Obviously with the view that any publicity is good publicity, both B.E.F and the State Theatre management welcomed involvement with the club, and so in due course a meeting was convened which was attended by a representative of British Empire Films, State Theatre Manager, Mr "Buddy" Scott, and Bill Daly, who represented our club.
Obviously with the view that any publicity is good publicity, both B.E.F and the State Theatre management welcomed involvement with the club, and so in due course a meeting was convened which was attended by a representative of British Empire Films, State Theatre Manager, Mr "Buddy" Scott, and Bill Daly, who represented our club. It was decided that the publicity would be in the form of a rally, in which the veteran cars would travel from the State Theatre to Bondi Beach then return. Prizes would be presented, and all club members were invited to a "private" advanced screening of the film. Ten cars participated in this event. They were marshalled near the foot of the Harbour Bridge south pylon, and drivers were given route instructions, identification sheets, and lapel cards, and then commencing at 1.30pm they were escorted in groups of two or three to the State Theatre in Market Street for the official start. The first car to be flagged away at precisely 1.45pm by club president Bll1 Daly was the 1908 Le Zebre, driven by Kelvin Perdriau, * with Jim Perdriau (his father) as passenger. The rest of the field were flagged away at two minute intervals, to the cheers and whistles of thousands of spectators who had gathered in order to witness the spectacle. Extra police were called in when it appeared this large crowd of spectators would block the street to traffic. The route taken was Market Street, Elizabeth Street, Park Street, College Street, Oxford Street to Bondi Junction, Old South Head Road, O'Brien Street and Bondi Esplanade. A distance of eight miles, and entrants were allowed forty-five minutes to complete it. Unfortunately the veterans were the cause of considerable traffic congestion by the time Old South Head Road had been reached. The "Daily Mirror" reported that as modem cars eventually managed to overtake each veteran, their drivers and passengers were heard to shout such remarks as "You can speed up now 'cause were out of the funeral", and "Why don't you get a horse". Although two "blitz buggy" tow trucks had been hired to accompany the rally, their services were not required. The only veteran car to experience a mechanical problem of any sort was Jack Garwood's 1912 Renault which "boiled towards the end of the run and consumed a gallon of water - which was added whilst on the run".

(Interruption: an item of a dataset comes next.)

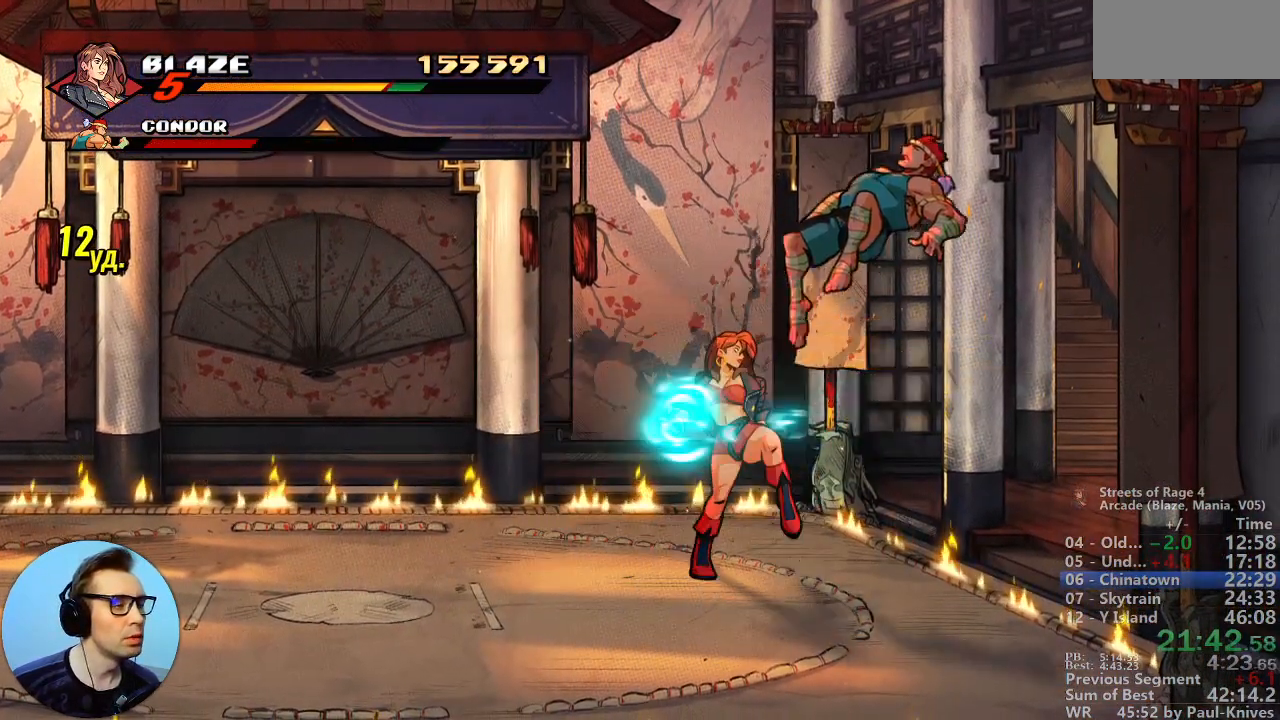
{"dt_ms": 500, "buttons": [], "events": []}
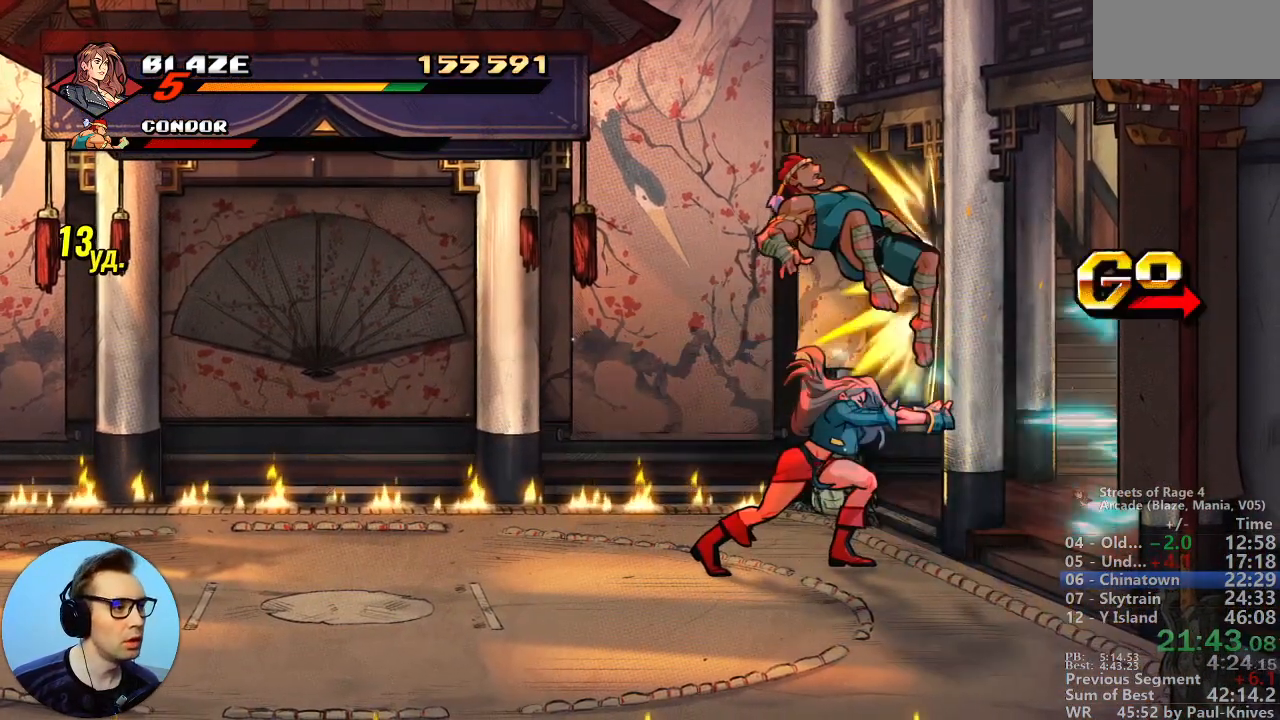
{"dt_ms": 500, "buttons": [], "events": [[383, "C", "down"], [500, "C", "up"]]}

Another very large crowd of spectators awaited the cars at Bondi, and it was found necessary to park a tow truck at each end of the line of veterans and then pass a wire hawser between them in order to keep the overly enthusiastic crowd at bay. Large quantities of "Murlex" were undoubtedly used that evening by innumerable wives and mothers as they endeavoured to remove dark oil stains from clothing which had come Into contact with those hawsers.
It was upon the arrival of the last car that judging of the vehicles commenced, by a panel consisting of "That well known Veteran, Edwardian, and Vintage car authority Mr Bob Shepherd", Club President Mr Bill Daly, and State Theatre Manager Mr "Buddy" Scott.
The following awards were made:
THE VETERAN OR EDWARDIAN CAR MOST LIKE GENEVIEVE :Brian Marsland's 1910 Napier
THE MOST ORIGINAL CAR: George Ball's 1912 Ford
THE BEST RESTORED CAR: Jack Myers' 1912 Argyll (George Campbell's 1908 Argyll was awarded just two points fewer)
COMPETITOR TRAVELLING LONGEST DISTANCE TO THE START: Ray Hope, 1912 Sunbeam (Twenty-eight miles from Blacktown)
OLDEST VEHICLE ON RALLY: A tie between Kelvin Perdriau (1908 Le Zebre), George Campbell, (1908 Argyll), and John McLean (1908 Vulcan)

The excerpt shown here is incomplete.